Certainly observant Muslims would not have wine with their dinner or raise pigs behind a bakery. That is their choice, and their cultural norm. But to make the characters in books and movies who are clearly exhibiting non-Islamic behavior seem to be observant, or to think that one can avoid insult by using a euphemism… Well. I don’t think it is right. Part of why we read non-fiction books is to have adventures in our imaginations, to experience new things and see new points of view.

I don’t think it is right as a translator, regardless of my personal faith. If I were translating a book from Arabic into English, let’s say a sci-fi or speculative fiction novel set in an alternate universe or a future in which Islam is the predominant religion, and there is some off-hand reference to something that would be perfectly normal in Islam, but which might seem odd for a Western non-Muslim audience in the story. Let’s say a group traveling somewhere pauses to pray; though other than these kinds of things there is no overt reference to Islam. As a translator, I would leave it in. No reason not to. On the other hand, were I to westernize the story, I could change that pause to a rest break, or references to the prophet into references to a war hero from long ago or some other type of role model.

It would not be right. To me, the fact that the family is raising a ‘filthy animal’ demonstrates to the reader that they are not Muslims, and the word خنزير (pig) would not make that any worse. Just like the fact that the French characters in Ratatouille drinking wine is a simple, normal expression of French culture that did not budge the film from its “G” rating here in the U.S.

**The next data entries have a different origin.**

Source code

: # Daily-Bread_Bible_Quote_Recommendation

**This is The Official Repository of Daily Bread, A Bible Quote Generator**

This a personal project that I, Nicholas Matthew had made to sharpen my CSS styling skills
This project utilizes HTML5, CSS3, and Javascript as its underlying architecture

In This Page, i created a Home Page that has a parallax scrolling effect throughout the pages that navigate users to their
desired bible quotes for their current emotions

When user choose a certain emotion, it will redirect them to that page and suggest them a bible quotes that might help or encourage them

Having said all of that, part of the company name given credit for editing is “Arabization”. Maybe they feel this sort of thing is appropriate; but if so it should probably be “Islamization”, as I know many Arab Christians who enjoy both wine and pork products

Having said all of that, I would welcome level-headed, non-religious debate about whether it is appropriate for translators to change literary devices that could be offensive to their target audience.

** UPDATE

Said Hassanieh contacted me through Twitter; I’m thrilled to know he is looking! He said he consciously made the choice to avoid using ‘pig’; and that is good enough. I am simply happy to know that there was real consideration behind the issue. As long as the choice was made intentionally rather than a knee-jerk fear of upsetting the audience, I am alright with the choice they make. Obviously, I am not paying for or performing this translation. I still stand by what I said above; I think one of the biggest things that sci-fi/fantasy offers to all of mankind is the opportunity to place us outside our comfort zones in a safe place – within our own minds and imaginations – but it gives us a way to think about things and, possibly, expand our horizons.